At this point, I don't know.
This was really, really pivotal if the goal was to get to the truth.
Let's watch this clip, then we have a follow-up clip.
Have you also educated yourself on the best way to get to memory and truth in terms of interviewing victims of trauma?
For me, interviewing victims of trauma?
No, the best way to do it, the best practices for interviewing victims of trauma.
No.
Okay.
She's a doctor!
Um... That's a nice little plug for... By the way, it's okay.
You guys can laugh.
It's okay.
Just don't get into the hearings.
It's okay.
This is all fine.
Hey, let me just stop you one second.
I disagree with you.
I think this was a great pick for her to do that.
Imagine a white, 55-year-old male asking that question.
Yeah.
The optics on that are insanely bad.
For having a woman prosecutor just saying it, kind of... You prefer the woman who looks like a librarian who would tell little boys... I know.
I said make noise or the parents will hear you.
I never made a noise, so I was fine.
So I didn't really care.
Yeah, but what if it was like Anthony Hopkins?
Yes, exactly.
I would believe Anthony.
I mean, he's very believable.
Right.
What did occur?
Nothing happened!
I'm sorry guys!
Here's why that's so important because this, I guess you would say
prosecutor, she was saying, okay there is a way and there are criminal
studies conducted where we know the best way to actually get to the bottom of
a sexual assault.

Listed records.
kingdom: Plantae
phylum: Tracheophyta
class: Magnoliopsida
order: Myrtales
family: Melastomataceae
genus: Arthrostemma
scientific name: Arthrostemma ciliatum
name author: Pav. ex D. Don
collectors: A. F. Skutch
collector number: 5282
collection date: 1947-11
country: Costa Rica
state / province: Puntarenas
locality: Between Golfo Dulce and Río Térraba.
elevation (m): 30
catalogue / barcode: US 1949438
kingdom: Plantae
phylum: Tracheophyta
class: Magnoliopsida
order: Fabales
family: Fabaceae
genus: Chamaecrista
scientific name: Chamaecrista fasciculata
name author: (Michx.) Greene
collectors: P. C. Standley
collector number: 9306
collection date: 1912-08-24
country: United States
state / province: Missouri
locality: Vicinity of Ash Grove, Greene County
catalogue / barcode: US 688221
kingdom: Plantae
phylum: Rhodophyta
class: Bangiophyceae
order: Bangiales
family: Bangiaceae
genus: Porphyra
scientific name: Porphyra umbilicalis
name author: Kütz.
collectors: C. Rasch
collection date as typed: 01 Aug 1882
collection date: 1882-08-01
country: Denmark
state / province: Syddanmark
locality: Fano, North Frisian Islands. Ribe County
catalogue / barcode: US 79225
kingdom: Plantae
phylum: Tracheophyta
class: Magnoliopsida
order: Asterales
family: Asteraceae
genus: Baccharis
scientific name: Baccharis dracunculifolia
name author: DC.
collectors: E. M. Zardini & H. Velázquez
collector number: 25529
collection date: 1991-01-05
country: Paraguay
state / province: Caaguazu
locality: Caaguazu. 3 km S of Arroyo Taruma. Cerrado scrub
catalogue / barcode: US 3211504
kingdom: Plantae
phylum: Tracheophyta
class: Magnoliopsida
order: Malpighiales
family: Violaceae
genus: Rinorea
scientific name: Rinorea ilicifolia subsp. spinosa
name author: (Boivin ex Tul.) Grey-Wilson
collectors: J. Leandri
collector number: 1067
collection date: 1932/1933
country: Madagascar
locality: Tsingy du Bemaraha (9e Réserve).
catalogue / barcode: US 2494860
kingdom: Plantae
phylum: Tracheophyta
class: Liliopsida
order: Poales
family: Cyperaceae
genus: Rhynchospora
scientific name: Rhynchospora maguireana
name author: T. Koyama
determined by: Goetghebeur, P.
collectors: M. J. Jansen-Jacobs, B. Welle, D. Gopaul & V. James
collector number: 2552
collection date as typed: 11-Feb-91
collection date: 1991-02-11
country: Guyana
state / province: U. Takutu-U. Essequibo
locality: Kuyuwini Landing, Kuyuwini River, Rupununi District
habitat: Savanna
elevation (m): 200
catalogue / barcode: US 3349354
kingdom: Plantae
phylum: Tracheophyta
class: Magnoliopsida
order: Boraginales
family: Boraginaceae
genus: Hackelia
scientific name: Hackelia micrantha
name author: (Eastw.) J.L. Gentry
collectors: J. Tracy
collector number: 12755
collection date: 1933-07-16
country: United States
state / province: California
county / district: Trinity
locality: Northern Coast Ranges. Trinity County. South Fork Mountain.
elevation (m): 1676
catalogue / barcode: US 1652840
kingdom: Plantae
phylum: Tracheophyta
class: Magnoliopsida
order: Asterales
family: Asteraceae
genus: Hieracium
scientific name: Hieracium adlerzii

Task directions. Retype the full transcript about the prosecutor's questioning word for word. The data here has no connection to the transcript.

Complete response.
At this point, I don't know.
This was really, really pivotal if the goal was to get to the truth.
Let's watch this clip, then we have a follow-up clip.
Have you also educated yourself on the best way to get to memory and truth in terms of interviewing victims of trauma?
For me, interviewing victims of trauma?
No, the best way to do it, the best practices for interviewing victims of trauma.
No.
Okay.
She's a doctor!
Um... That's a nice little plug for... By the way, it's okay.
You guys can laugh.
It's okay.
Just don't get into the hearings.
It's okay.
This is all fine.
Hey, let me just stop you one second.
I disagree with you.
I think this was a great pick for her to do that.
Imagine a white, 55-year-old male asking that question.
Yeah.
The optics on that are insanely bad.
For having a woman prosecutor just saying it, kind of... You prefer the woman who looks like a librarian who would tell little boys... I know.
I said make noise or the parents will hear you.
I never made a noise, so I was fine.
So I didn't really care.
Yeah, but what if it was like Anthony Hopkins?
Yes, exactly.
I would believe Anthony.
I mean, he's very believable.
Right.
What did occur?
Nothing happened!
I'm sorry guys!
Here's why that's so important because this, I guess you would say
prosecutor, she was saying, okay there is a way and there are criminal
studies conducted where we know the best way to actually get to the bottom of
a sexual assault.